La risposta ad entrambe le domande è scritta nella disastrosa parabola dell’ambizioso generale. Haftar si è suicidato politicamente e militarmente all’indomani della conferenza di Berlino dello scorso gennaio quando, convocato a Mosca da Vladimir Putin, si è rifiutato d’accettare il cessate il fuoco concordato dal presidente russo e Erdogan alla vigilia della Conferenza. Dopo quel “no” irriguardoso Mosca ha tagliato gli aiuti al recalcitrante generale che si è così ritrovato costretto ad abbandonare l’assedio Tripoli e tutte le posizioni conquistate in precedenza. Il tutto mentre Mosca, d’intesa con Emirati Arabi, Arabia Saudita ed Egitto conferiva ad Aguila Saleh la responsabilità delle trattative politiche. Di questa transizione hanno tentato d’approfittare Fathi Bashaga e le milizie pronte a marciare sui territori di Sirte ricchi di petrolio. Un tentativo bloccato da una Russia decisa a difendere i contratti per lo sfruttamento dei giacimenti di Sirte firmati al tempo di Gheddafi ed ancora validi. Anche perchè le intese concordate con Erdogan puntano ad una ricomposizione diplomatica del conflitto siriano capace di evitare lo smembramento del paese.
Su questa situazione pregressa s’inserisce una trattativa americana che, per quanto riguarda Sirte e i suoi giacimenti, sembra aver raggiunto un compromesso ufficioso con Mosca. Quel compromesso avrebbe consentito lo sblocco dei terminali petroliferi concordato con le milizie di Haftar 48 ore prima dell’annuncio del cessate il fuoco. L’apertura dei rubinetti del petrolio verrà ricordato probabilmente come l’ultimo atto di un generale ridottosi ormai a patteggiare con gli ex-alleati un’uscita di scena seguita da un nuovo inevitabile esilio. In tutto questo le intese abbozzate dagli Stati Uniti in uno scenario già largamente configurato dagli accordi tra Mosca e Ankara devono però dimostrarsi capaci di resistere alla prova dei fatti.

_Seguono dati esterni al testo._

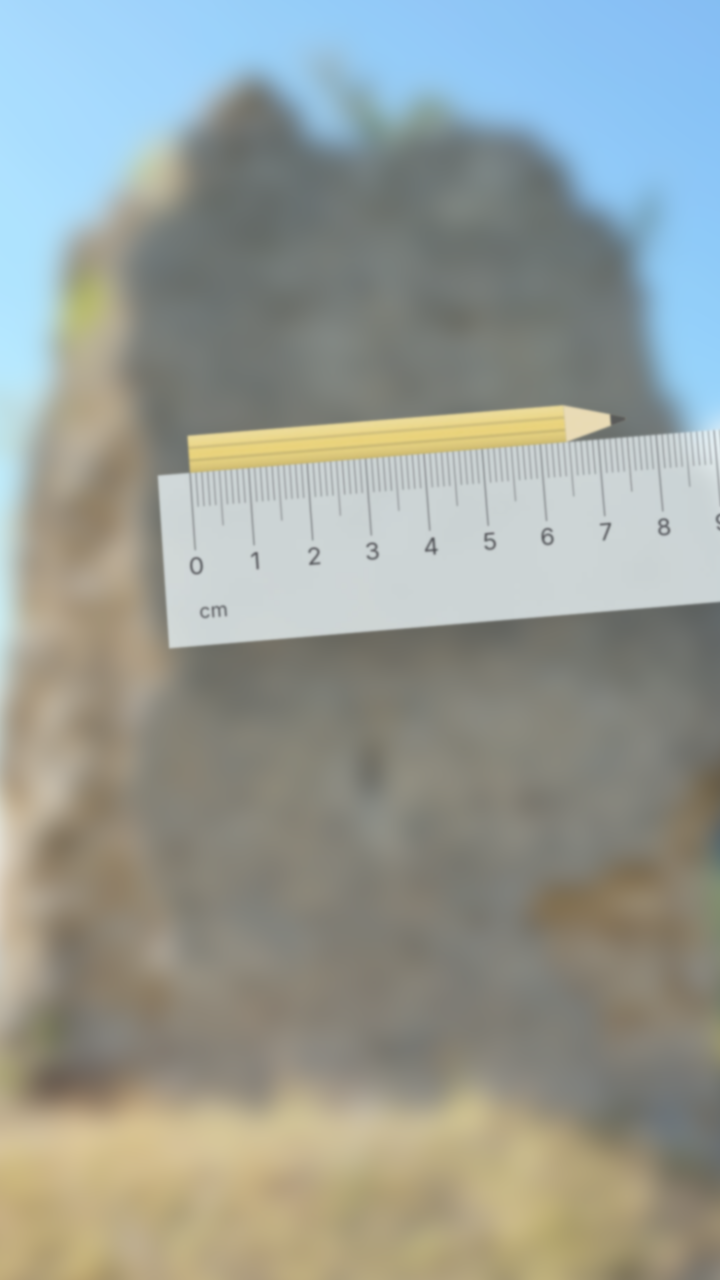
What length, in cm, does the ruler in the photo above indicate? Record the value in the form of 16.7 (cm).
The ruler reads 7.5 (cm)
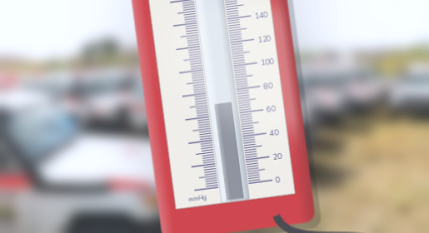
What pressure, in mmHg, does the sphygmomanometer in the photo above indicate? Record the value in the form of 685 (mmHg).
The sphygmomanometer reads 70 (mmHg)
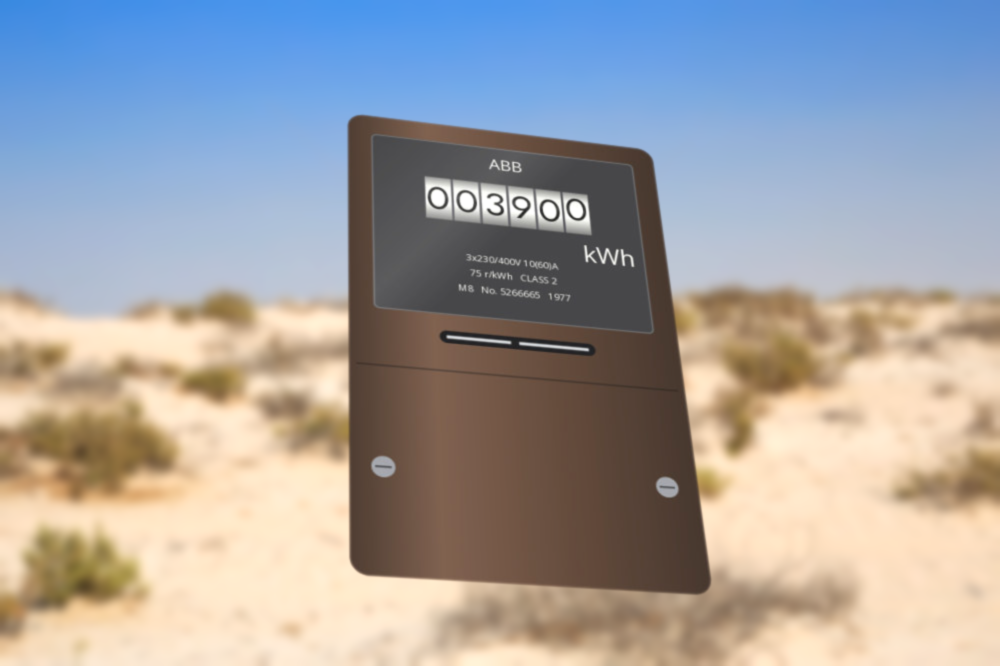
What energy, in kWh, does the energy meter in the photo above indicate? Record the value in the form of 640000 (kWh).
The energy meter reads 3900 (kWh)
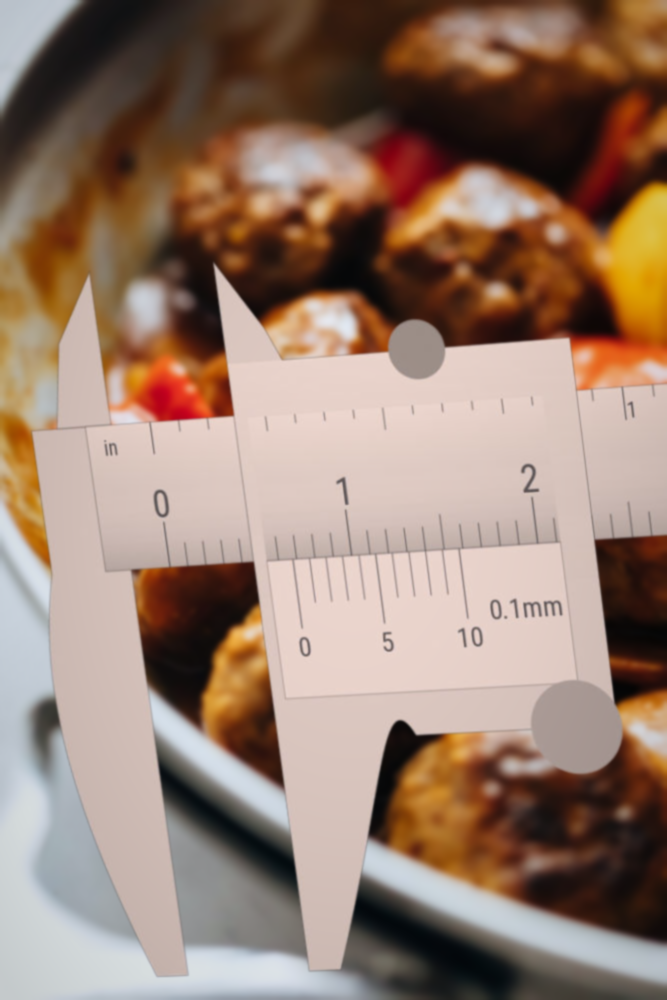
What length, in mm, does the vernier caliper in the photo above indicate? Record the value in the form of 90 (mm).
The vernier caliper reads 6.8 (mm)
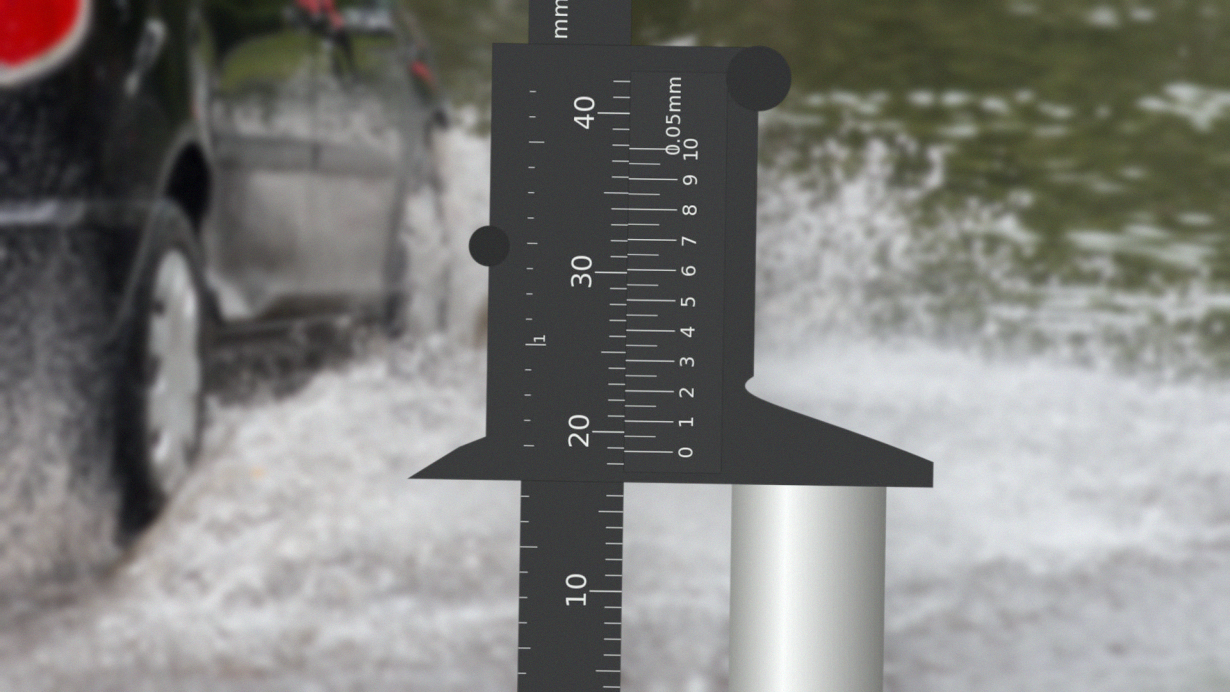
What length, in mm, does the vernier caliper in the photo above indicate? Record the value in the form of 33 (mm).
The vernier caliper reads 18.8 (mm)
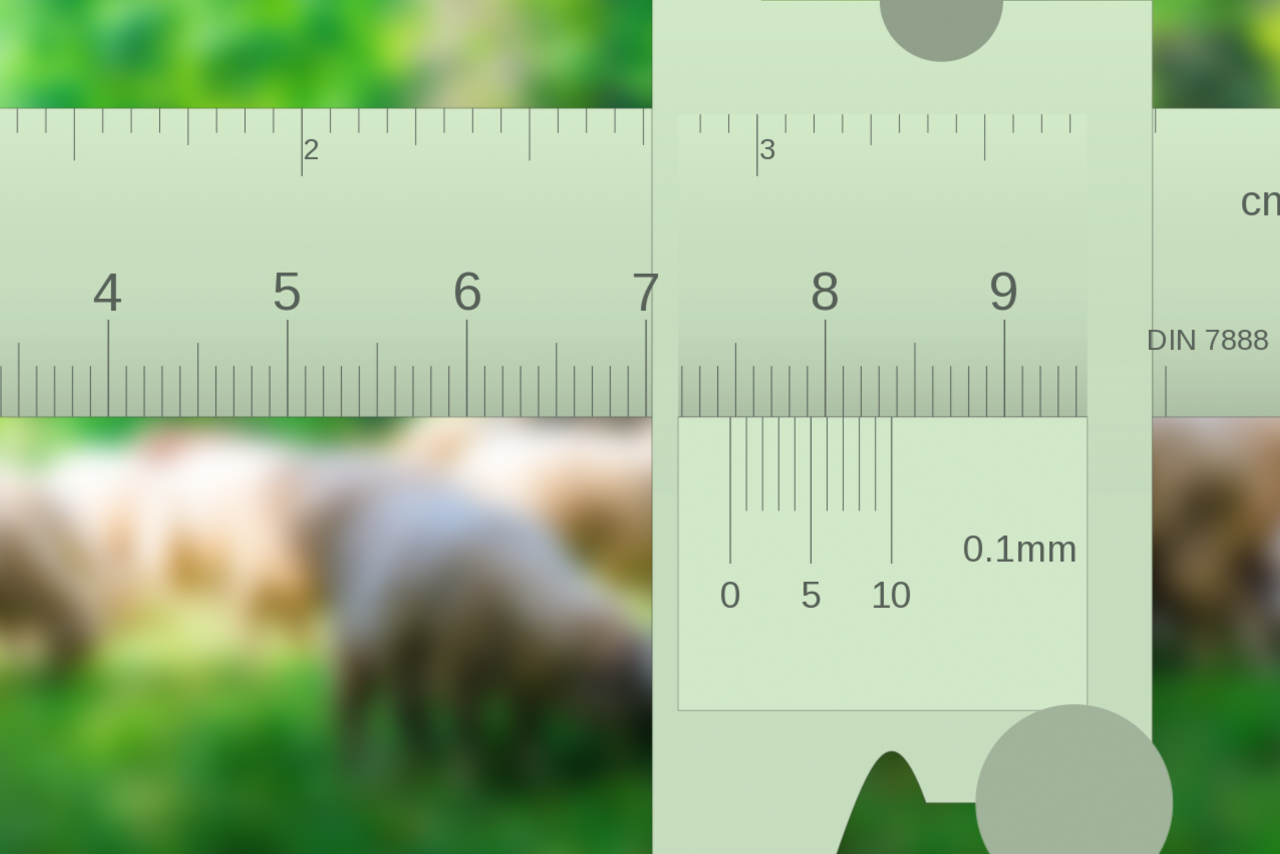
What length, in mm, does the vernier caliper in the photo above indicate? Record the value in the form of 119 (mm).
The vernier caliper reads 74.7 (mm)
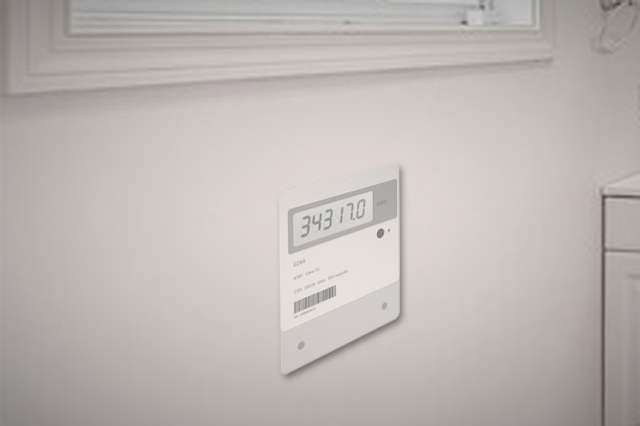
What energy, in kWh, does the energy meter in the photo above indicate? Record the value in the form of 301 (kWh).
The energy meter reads 34317.0 (kWh)
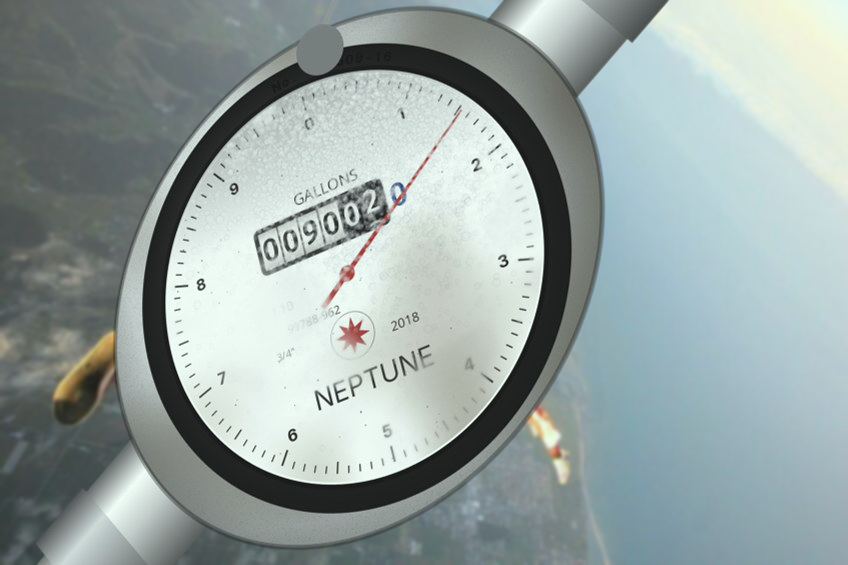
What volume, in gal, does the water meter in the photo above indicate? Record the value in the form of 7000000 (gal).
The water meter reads 90021.5 (gal)
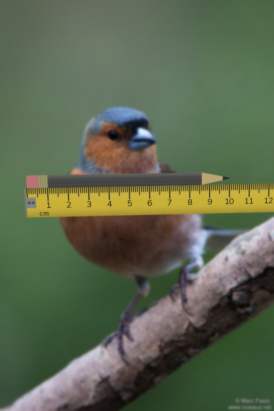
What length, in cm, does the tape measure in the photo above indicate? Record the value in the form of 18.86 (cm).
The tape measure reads 10 (cm)
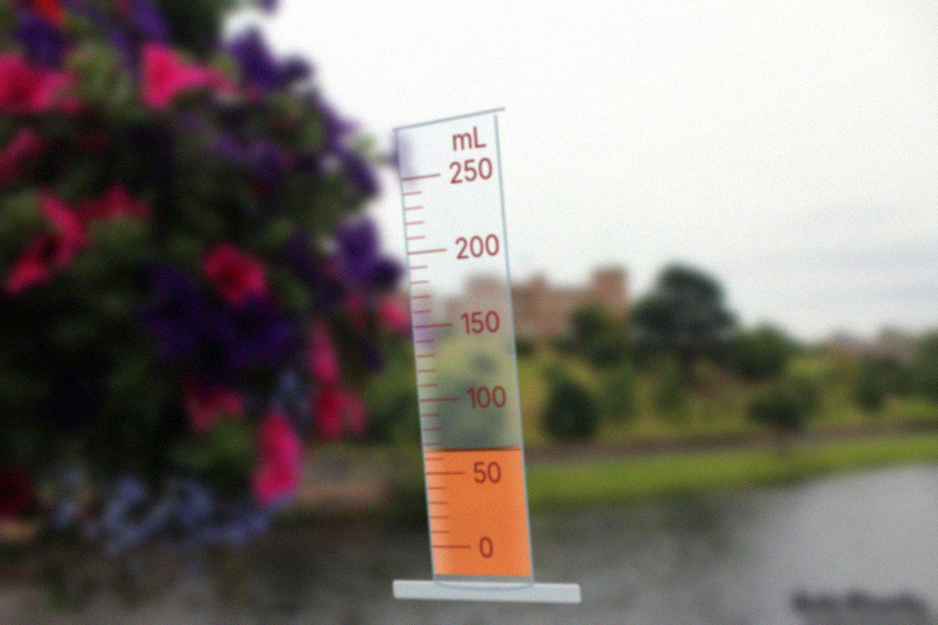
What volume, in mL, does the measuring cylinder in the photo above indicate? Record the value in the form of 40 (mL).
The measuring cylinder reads 65 (mL)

Le dichiarazioni con cui entrambe le parti hanno salutato il cessate il fuoco fanno pensare a posizioni, per ora, ancora assai distanti. Mentre Serraj invoca la smilitarizzazione di Sirte e della base di Jufra Aguila Saleh menziona soltanto Sirte. Gli Emirati Arabi nel salutare l’accordo sembrano invece accettare soltanto la versione di un presidente del parlamento di Tobruk che pretende “l’espulsione dei mercenai e la dissoluzione delle milizie per raggiungere una completa sovranità nazionale”. Una soluzione raggiungibile forse con il dispiegamento di una robusta forza di pace internazionale, ma che di certo non consentirebbe di andare alle urne entro marzo come proposto da Serraj. E anche la proposta di trasformare Sirte nella sede di un nuovo governo di unità nazionale ben difficilmente verrà accettata dai leader Tripoli. E non solo perchè Misurata e la capitale sono le loro irrinunciabili roccaforti, ma anche perchè riconoscere un nuovo governo significherebbe rinunciare al potere attuale. D’altra parte un esecutivo di unità nazionale dislocato a Sirte, ma privo di un esercito in grado di difenderlo non sopravvivrebbe un giorno se prima non venissero disarmate le le milizie di Tripoli e Misurata. In Libia, insomma, la fine delle ostilità continua ad apparire assai più difficile della continuazione della guerra.